The simplest version of the command to do this would be

merge-traj system.psf merged.dcd traj1.dcd traj2.dcd traj3.dcd

which would merge the 3 chunks (traj1, traj2, and traj3) to form merged.dcd.

However, this is not very convenient to put into a script, because you'd have to keep adding to the list of source dcd files. The obvious thing to do is to write something like

merge-traj system.psf merged.dcd traj*.dcd

This would work fine for the first 9 trajectories, but for the 10th one, the shell would order them incorrectly (traj10.dcd would come before traj2.dcd). There are a couple of solutions. You could use a smarter combination of globs and wildcards on the command line to make the files appear in the right order, or you could use a better naming convention so that they always sort correctly (traj_000001.dcd, traj_000002.dcd). Alternatively, merge-traj supports a couple of options to let you tell it how to sort the trajectories. For example, to sort using a regular expression, you would say

merge-traj --sort on --regex '(\d+).dcd$' system.psf merged.dcd traj*.dcd

The regular expression tells merge-traj to treat all numbers right before the ".dcd" as indices for sorting.
When merge-traj starts running, it will tell you the order in which its operating on the trajectory files; check this to make sure your regular expression is doing what you intended.

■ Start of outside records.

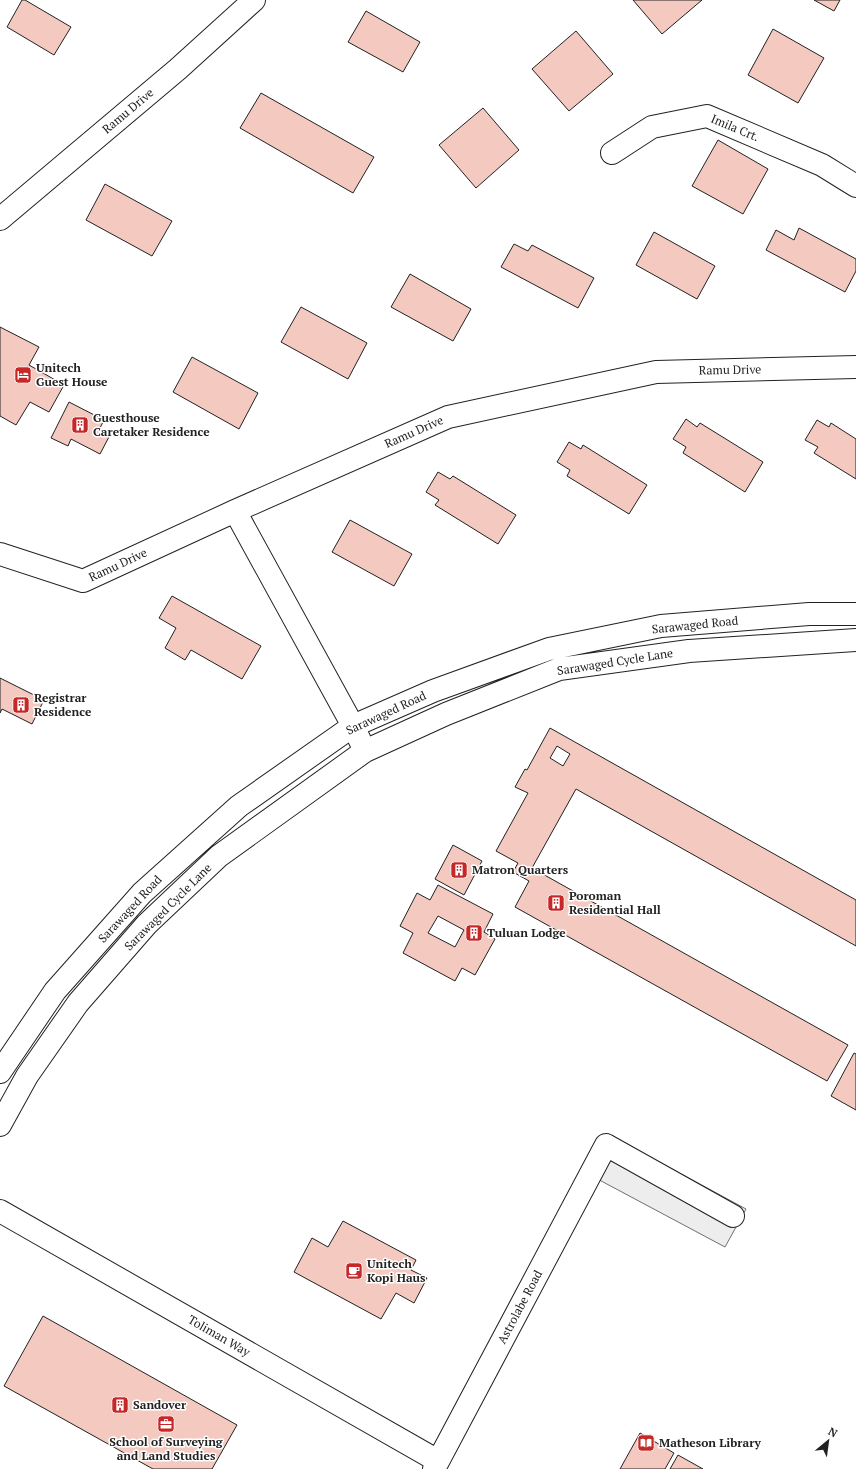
<svg xmlns="http://www.w3.org/2000/svg" width="856" height="1469" viewBox="0 0 856 1469" font-family="'PT Serif',serif">
	<style>
		.parking { fill: #ededed; stroke: #6f6f6f }
		.building { fill: #f3c9c0; stroke: #222; fill-rule: evenodd }
		.lines { fill: none; stroke-linecap: round; stroke-linejoin: round }
		.minor-casing { stroke: #222; stroke-width: 24 }
		.minor { stroke: #fff; stroke-width: 22 }
		.labels { text-anchor: middle; stroke-width: 3; stroke-linejoin: round; paint-order: stroke }
		.street-label { font-size: 12px; fill: #222; stroke: #fff }
		.poi-label { font-size: 12px; font-weight: bold; fill: #222; stroke: #fff; text-anchor: start }
	</style>
	<rect width="100%" height="100%" fill="#fff"/>
	<!-- parking -->
	<path class="parking" d="M611,1136L746,1209L725,1247L590,1175Z"/>
	<!-- building -->
	<path class="building" d="M22,0H25L71,27L54,55L7,27Z
		M633,0H702L662,34Z
		M814,0H840L834,11Z
		M366,11L420,42L403,72L348,42Z
		M773,29L824,58L798,103L748,75Z
		M576,31L613,74L569,111L532,69Z
		M261,93L374,157L353,193L240,128Z
		M483,108L519,150L476,188L439,145Z
		M718,140L768,169L743,214L692,186Z
		M105,184L172,221L152,256L86,220Z
		M799,228L856,259V271L845,292L766,250L776,230L794,240Z
		M654,232L715,266L697,299L636,265Z
		M514,244L528,251L532,245L594,278L578,308L501,267Z
		M410,274L471,309L453,341L391,307Z
		M301,307L367,343L348,379L281,342Z
		M0,327L39,347L29,365L64,385L49,412L30,402L16,425L0,416Z
		M192,357L258,393L239,429L173,392Z
		M69,402L104,420L99,430L110,435L100,454L71,439L68,446L51,438Z
		M686,419L697,427L700,423L763,462L745,492L683,453L686,447L673,439Z
		M817,420L829,427L831,423L856,439V479L814,453L818,447L805,440Z
		M569,442L581,449L583,445L647,485L629,514L567,476L570,470L557,462Z
		M438,472L450,479L453,476L516,515L498,544L435,505L439,500L426,492Z
		M350,520L412,554L394,586L332,552Z
		M172,596L261,646L242,679L191,650L185,660L165,648L176,628L159,618Z
		M0,678L44,700L32,724L2,709L0,713Z
		M550,728L856,900V946L576,789L532,868L848,1045L827,1081L515,907L529,881L513,872L518,863L496,851L528,793L515,787L525,769L527,770ZM557,746L570,754L563,766L550,758Z
		M453,845L482,861L464,895L435,879Z
		M438,885L493,914L484,932L495,939L475,975L462,968L455,981L403,953L413,933L400,926L417,893L430,900ZM438,916L464,930L455,947L428,933Z
		M854,1053L856,1054V1110L831,1096Z
		M343,1221L416,1260L411,1270L427,1278L414,1303L396,1293L381,1319L294,1272L312,1238L328,1247Z
		M43,1316L237,1425L212,1469H153L4,1386Z
		M640,1433L674,1453L665,1469H620Z
		M678,1455L703,1469H670Z"/>
	<g class="lines">
		<defs>
			<path id="minor" d="M612,153L652,127L707,116L822,165L856,186
				M0,219L178,69L254,0
				M0,554L83,581L235,511L448,417L656,372L856,367
				M365,751L446,714L559,669L689,651L856,640
				M0,1072L55,991L142,893L239,806L353,726L433,691L549,649L661,626L809,614H856
				M0,1125L27,1076L78,1003L147,924L219,856L365,751L353,726L235,511
				M0,1211L438,1461
				M434,1469L606,1145L733,1216"/>
		</defs>
		<!-- minor casing -->
		<use href="#minor" class="minor-casing"/>
		<!-- minor -->
		<use href="#minor" class="minor"/>
	</g>
	<!-- icons -->
	<defs>
		<symbol id="hotel-square" viewBox="-11 -11 22 22"><rect x="-9" y="-9" width="18" height="18" rx="4" fill="#c62828" stroke="#fff"/><path d="M-6-4.5h1.5V1H6V5H4.5V3h-9V5H-6ZM-4 0a1.8 1.8 0 1 1 3.6 0ZM.5 0V-2.5h3Q6-2.5 6 0Z" fill="#fff"/></symbol>
		<symbol id="building-square" viewBox="-11 -11 22 22"><rect x="-9" y="-9" width="18" height="18" rx="4" fill="#c62828" stroke="#fff"/><path d="M-4-6H4V6H1V3H-1V6H-4ZM-2.5-4.3h1.7v1.8h-1.7ZM.8-4.3h1.7v1.8H.8ZM-2.5-1h1.7V.8h-1.7ZM.8-1h1.7V.8H.8Z" fill="#fff"/></symbol>
		<symbol id="cafe-square" viewBox="-11 -11 22 22"><rect x="-9" y="-9" width="18" height="18" rx="4" fill="#c62828" stroke="#fff"/><path d="M-5.5-4.5H6V0H3Q3 3.5 0 3.5H-2.5Q-5.5 3.5-5.5 0ZM3-3.2v2h1.7v-2ZM-6 4.5H4V6H-6Z" fill="#fff"/></symbol>
		<symbol id="office-square" viewBox="-11 -11 22 22"><rect x="-9" y="-9" width="18" height="18" rx="4" fill="#c62828" stroke="#fff"/><path d="M-6-3h4V-5.5h4V-3h4V5H-6ZM-1-4.5V-3h2v-1.5ZM-6 0V1H6V0Z" fill="#fff"/></symbol>
		<symbol id="library-square" viewBox="-11 -11 22 22"><rect x="-9" y="-9" width="18" height="18" rx="4" fill="#c62828" stroke="#fff"/><path d="M-6-4Q-3-5.5-.7-3.5V5Q-3 3-6 4ZM6-4Q3-5.5 .7-3.5V5Q3 3 6 4Z" fill="#fff"/></symbol>
	</defs>
	<g fill-rule="evenodd">
		<use href="#hotel-square" x="13" y="365" width="20" height="20"/>
		<use href="#building-square" x="70" y="415" width="20" height="20"/>
		<use href="#building-square" x="11" y="695" width="20" height="20"/>
		<use href="#building-square" x="449" y="860" width="20" height="20"/>
		<use href="#building-square" x="546" y="893" width="20" height="20"/>
		<use href="#building-square" x="464" y="923" width="20" height="20"/>
		<use href="#cafe-square" x="344" y="1261" width="20" height="20"/>
		<use href="#building-square" x="110" y="1395" width="20" height="20"/>
		<use href="#office-square" x="156" y="1414" width="20" height="20"/>
		<use href="#library-square" x="636" y="1433" width="20" height="20"/>
	</g>
	<g class="labels">
		<!-- street labels -->
		<g class="street-label">
			<text transform="translate(128 111) rotate(-40)" y="4">Ramu Drive</text>
			<text transform="translate(735 128) rotate(23)" y="4">Imila Crt.</text>
			<text transform="translate(730 370) rotate(-1)" y="4">Ramu Drive</text>
			<text transform="translate(414 432) rotate(-24)" y="4">Ramu Drive</text>
			<text transform="translate(118 565) rotate(-25)" y="4">Ramu Drive</text>
			<text transform="translate(695 625) rotate(-6)" y="4">Sarawaged Road</text>
			<text transform="translate(615 662) rotate(-9)" y="4">Sarawaged Cycle Lane</text>
			<text transform="translate(386 713) rotate(-25)" y="4">Sarawaged Road</text>
			<text transform="translate(168 907) rotate(-45)" y="4">Sarawaged Cycle Lane</text>
			<text transform="translate(130 909) rotate(-47)" y="4">Sarawaged Road</text>
			<text transform="translate(520 1307) rotate(-62)" y="4">Astrolabe Road</text>
			<text transform="translate(219 1336) rotate(30)" y="4">Toliman Way</text>
		</g>
		<!-- poi labels -->
		<g class="poi-label">
			<text x="36" y="372">Unitech<tspan x="36" dy="14">Guest House</tspan></text>
			<text x="93" y="422">Guesthouse<tspan x="93" dy="14">Caretaker Residence</tspan></text>
			<text x="34" y="702">Registrar<tspan x="34" dy="14">Residence</tspan></text>
			<text x="472" y="874">Matron Quarters</text>
			<text x="569" y="900">Poroman<tspan x="569" dy="14">Residential Hall</tspan></text>
			<text x="487" y="937">Tuluan Lodge</text>
			<text x="367" y="1268">Unitech<tspan x="367" dy="14">Kopi Haus</tspan></text>
			<text x="133" y="1409">Sandover</text>
			<text x="166" y="1446" text-anchor="middle">School of Surveying<tspan x="166" dy="14">and Land Studies</tspan></text>
			<text x="659" y="1447">Matheson Library</text>
		</g>
	</g>
	<!-- north arrow -->
	<g transform="translate(828 1441) rotate(29)" stroke="#ffffff" stroke-width="3" paint-order="stroke">
	<path d="M0-3L7 15L0 10L-7 15Z" fill="#222222"/>
	<text y="-6" font-size="11" font-weight="bold" text-anchor="middle" fill="#222222">N</text>
	</g>
</svg>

If you also wanted to write a downsampled version of the trajectory (for example, writing every 10th frame) in order to make analysis go quicker, you would add additional arguments:

merge-traj --sort on --regex '(\d+).dcd$' --downsampled-dcd downsampled.dcd system.psf merged.dcd traj*.dcd

If you wanted a downsample value other than 10, you'd also need "--downsample-rate X", where X was the interval at which you should write to the downsampled trajectory. Note that it's crucial to keep the downsampled and full merged trajectories in sync by always writing both at the same time, because all bookkeeping is done relative to the fully merged trajectory.

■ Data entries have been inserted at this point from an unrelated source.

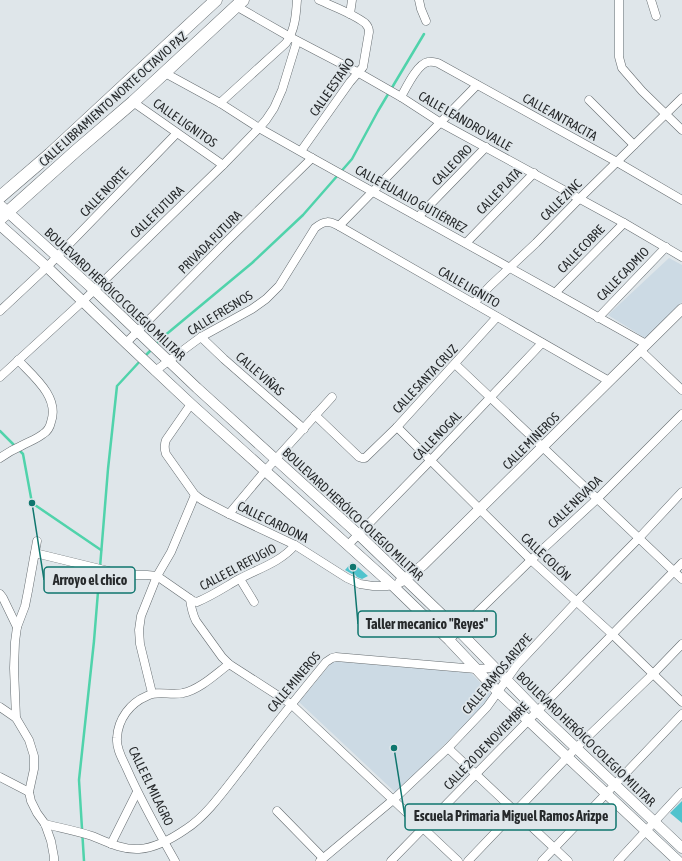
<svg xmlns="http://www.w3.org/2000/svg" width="682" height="861" font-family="'Asap Condensed',sans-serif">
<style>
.built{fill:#ccdae4}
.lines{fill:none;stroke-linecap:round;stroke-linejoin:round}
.stream{stroke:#50d3ab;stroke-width:2.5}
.building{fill:#50c3cd}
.minor-casing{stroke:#656c70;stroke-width:9}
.tertiary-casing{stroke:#656c70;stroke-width:11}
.primary-casing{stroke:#656c70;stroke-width:13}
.minor{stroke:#fff;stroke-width:8}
.tertiary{stroke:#fff;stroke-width:10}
.primary{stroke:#fff;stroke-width:12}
.labels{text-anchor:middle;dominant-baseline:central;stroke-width:3.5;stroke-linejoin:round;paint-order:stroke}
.street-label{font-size:13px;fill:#26292b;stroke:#dfe6ea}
.leader{fill:none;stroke:#0f766e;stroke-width:1.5}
.callout-dot{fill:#0f766e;stroke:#dfe6ea;stroke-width:1.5}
.callout{fill:#dfe6ea;stroke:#0f766e;stroke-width:1.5}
.callout-label{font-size:14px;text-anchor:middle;font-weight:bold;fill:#26292b}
</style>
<rect width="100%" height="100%" fill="#dfe6ea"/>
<g class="built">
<path d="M669,258L682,265V302L645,338L608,315Z"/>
<path d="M333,661L471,673L493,696L396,793L299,702Z"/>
</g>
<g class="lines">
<g class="stream">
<path d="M155,345L163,337L252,263L303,215L352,159L378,111L424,34"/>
<path d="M144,357L152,349"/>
<path d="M0,431L15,446"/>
<path d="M19,450L23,454L32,503L101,550"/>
<path d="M84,861L79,780L94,641L108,469L117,386L141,360"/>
</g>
</g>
<g class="building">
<path d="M352,562L368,576L362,579L357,577L354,573L352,574L345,570Z"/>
<path d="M682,801V823L670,813Z"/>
</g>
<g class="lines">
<g class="minor-casing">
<g id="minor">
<path d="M419,0L421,9L426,21"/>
<path d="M619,0V57L622,68L642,91L682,130"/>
<path d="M651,0L656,16"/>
<path d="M236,6L290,37L359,73L401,97L441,123L624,223L682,257"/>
<path d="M350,14L352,0"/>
<path d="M165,73L220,103L259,128L312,158L555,293L646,344"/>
<path d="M401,97C406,88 417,64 428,62C432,61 435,62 438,63L617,162L682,200"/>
<path d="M589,100L634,145"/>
<path d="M133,102L223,165"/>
<path d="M220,103L286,43C295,30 296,15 297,0"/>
<path d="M301,151L350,82L363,67L369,32C369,28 368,26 365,23C352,13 334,7 319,0"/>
<path d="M418,217L486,147"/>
<path d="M339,226L477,85"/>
<path d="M466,243L534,173"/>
<path d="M555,293L624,223"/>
<path d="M474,303L490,286L536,243L580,198L682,98"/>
<path d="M0,311L47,267L177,133"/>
<path d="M598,318L666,247"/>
<path d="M201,337L224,359L304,429"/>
<path d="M126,343L226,242L312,158"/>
<path d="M640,350L682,390"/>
<path d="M455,364L682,579"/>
<path d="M155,371L201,337L252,309L266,299L279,286L315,228C325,220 329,221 339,226L609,381"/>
<path d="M0,377L83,301L223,165L259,128L266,120L274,108L282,90L297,41"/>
<path d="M191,404L166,440C164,445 164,448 166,454L195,495L202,500L229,514L295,545L347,578L360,584L373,586H387L392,585"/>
<path d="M315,415L359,457L362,458H365L397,427L497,317"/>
<path d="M397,427L531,560L612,634L682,702"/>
<path d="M0,458C7,453 14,449 21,446C28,442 37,439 43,434C48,431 50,427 51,422C60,397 33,376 18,360"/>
<path d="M229,514L265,471L332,397"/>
<path d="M37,541L28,591L25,606L17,627L15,642L14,668L16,718L29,740L34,756V769L29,792L31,801L37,813L45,824L51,841L54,857V861"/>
<path d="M348,545L431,460L542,343"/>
<path d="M35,553L125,575H147L157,576L193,601L197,602C212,596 225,587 239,579C258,569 281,562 295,545"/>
<path d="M240,579L254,602"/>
<path d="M0,594L3,598L17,627"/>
<path d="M190,599C191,607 192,613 196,621L222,657L229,664L291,704L423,828L458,861"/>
<path d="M449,640L531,560L597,499L682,414"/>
<path d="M152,693L140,644L139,630L141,616L157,576L171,552L195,495"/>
<path d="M0,707L16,718"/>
<path d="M448,748L568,861"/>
<path d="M0,777L29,792"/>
<path d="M277,811L323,858"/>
<path d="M45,824C61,828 77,831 92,836C107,842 122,850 139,849C155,848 173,838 186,829C208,815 228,785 245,764C271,729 299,695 326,662L332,658L336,657L476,669L495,668"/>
<path d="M111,844L137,792"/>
<path d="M175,861C158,831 141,801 127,769C123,760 116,749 117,738C118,719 130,703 147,696C158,690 171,696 183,693C199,690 216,674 229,664"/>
<path d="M320,861L393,800L448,748L487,707L517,665L577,601L639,538L682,492"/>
<path d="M391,861L682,563"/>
<path d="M468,861L576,748L654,673L682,644"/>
<path d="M542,861L682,714"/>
<path d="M618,861L682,792"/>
</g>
</g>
<g class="tertiary-casing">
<g id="tertiary">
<path d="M0,205L94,290L197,388L358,534L459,631L537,711L682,848"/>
<path d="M0,225L47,267L126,343L191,404L392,585L449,640L498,692L678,861"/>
<path d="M400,582L405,579L423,565L682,309"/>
</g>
</g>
<g class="primary-casing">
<g id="primary">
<path d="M0,197L50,154L216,0"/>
<path d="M0,219L77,150L133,102L243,0"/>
</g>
</g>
<use href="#minor" class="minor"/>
<use href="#tertiary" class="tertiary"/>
<use href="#primary" class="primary"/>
</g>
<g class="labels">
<g class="street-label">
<text transform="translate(332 87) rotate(-55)">CALLE ESTAÑO</text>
<text transform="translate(113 99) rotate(-42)">CALLE LIBRAMIENTO NORTE OCTAVIO PAZ</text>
<text transform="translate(560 117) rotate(29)">CALLE ANTRACITA</text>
<text transform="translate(465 121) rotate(30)">CALLE LEANDRO VALLE</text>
<text transform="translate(185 123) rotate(35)">CALLE LIGNITOS</text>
<text transform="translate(452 165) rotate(-46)">CALLE ORO</text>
<text transform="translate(499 191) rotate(-46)">CALLE PLATA</text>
<text transform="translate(104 192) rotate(-46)">CALLE NORTE</text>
<text transform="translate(411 199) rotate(29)">CALLE EULALIO GUTIÉRREZ</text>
<text transform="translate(561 200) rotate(-45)">CALLE ZINC</text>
<text transform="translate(157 212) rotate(-44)">CALLE FUTURA</text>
<text transform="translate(210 242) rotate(-45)">PRIVADA FUTURA</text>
<text transform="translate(581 249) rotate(-46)">CALLE COBRE</text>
<text transform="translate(623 274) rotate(-46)">CALLE CADMIO</text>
<text transform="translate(469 287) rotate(30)">CALLE LIGNITO</text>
<text transform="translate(115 294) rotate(43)">BOULEVARD HERÓICO COLEGIO MILITAR</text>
<text transform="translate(220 313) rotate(-31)">CALLE FRESNOS</text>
<text transform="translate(260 374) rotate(41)">CALLE VIÑAS</text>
<text transform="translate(425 379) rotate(-47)">CALLE SANTA CRUZ</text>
<text transform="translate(437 436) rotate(-46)">CALLE NOGAL</text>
<text transform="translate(531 441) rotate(-45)">CALLE MINEROS</text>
<text transform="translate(575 502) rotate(-44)">CALLE NEVADA</text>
<text transform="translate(353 514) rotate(43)">BOULEVARD HERÓICO COLEGIO MILITAR</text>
<text transform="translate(273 522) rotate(26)">CALLE CARDONA</text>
<text transform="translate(546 557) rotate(43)">CALLE COLÓN</text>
<text transform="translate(238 567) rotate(-28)">CALLE EL REFUGIO</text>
<text transform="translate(497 674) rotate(-50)">CALLE RAMOS ARIZPE</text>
<text transform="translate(294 682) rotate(-50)">CALLE MINEROS</text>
<text transform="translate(586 739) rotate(44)">BOULEVARD HERÓICO COLEGIO MILITAR</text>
<text transform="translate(486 746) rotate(-46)">CALLE 20 DE NOVIEMBRE</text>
<text transform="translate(151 786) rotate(64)">CALLE EL MILAGRO</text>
</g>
</g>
<path class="leader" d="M32 503L44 580M353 567L358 624M394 748L405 817"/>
<g class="callout-dot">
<circle cx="32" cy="503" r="4"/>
<circle cx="353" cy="567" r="4"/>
<circle cx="394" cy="748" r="4"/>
</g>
<g class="callout">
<rect x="44" y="567" width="91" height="26" rx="4"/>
<rect x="358" y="611" width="138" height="26" rx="4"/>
<rect x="405" y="804" width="211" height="26" rx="4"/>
</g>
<g class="callout-label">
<text x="90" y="585">Arroyo el chico</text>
<text x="427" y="629">Taller mecanico "Reyes"</text>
<text x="511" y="821">Escuela Primaria Miguel Ramos Arizpe</text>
</g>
</svg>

Finally, it can be convenient for both analysis and viewing to remove the center of mass motion of the protein. This gives the final command line

merge-traj --sort on --regex '(\d+).dcd$' --downsampled-dcd downsampled.dcd --centering-selection 'segid == "PROT"' system.psf merged.dcd traj*.dcd

If you were working with a membrane simulation, you might want to use one selection for centering in x & y (for instance, a bound protein) and another for the membrane normal (the lipids). In addition, if it is possible that the selection you're using for centering could be split across the periodic boundary, you would also need the "--selection-is-split" option. When running with NAMD, this should only happen if your selection consists of multiple molecules.

As you can see, this is a bit of a mouthful -- we highly recommend putting into a script and invoking it as part of your daily maintenance (rsync new data to your work space, merge and clean, run standard analyses).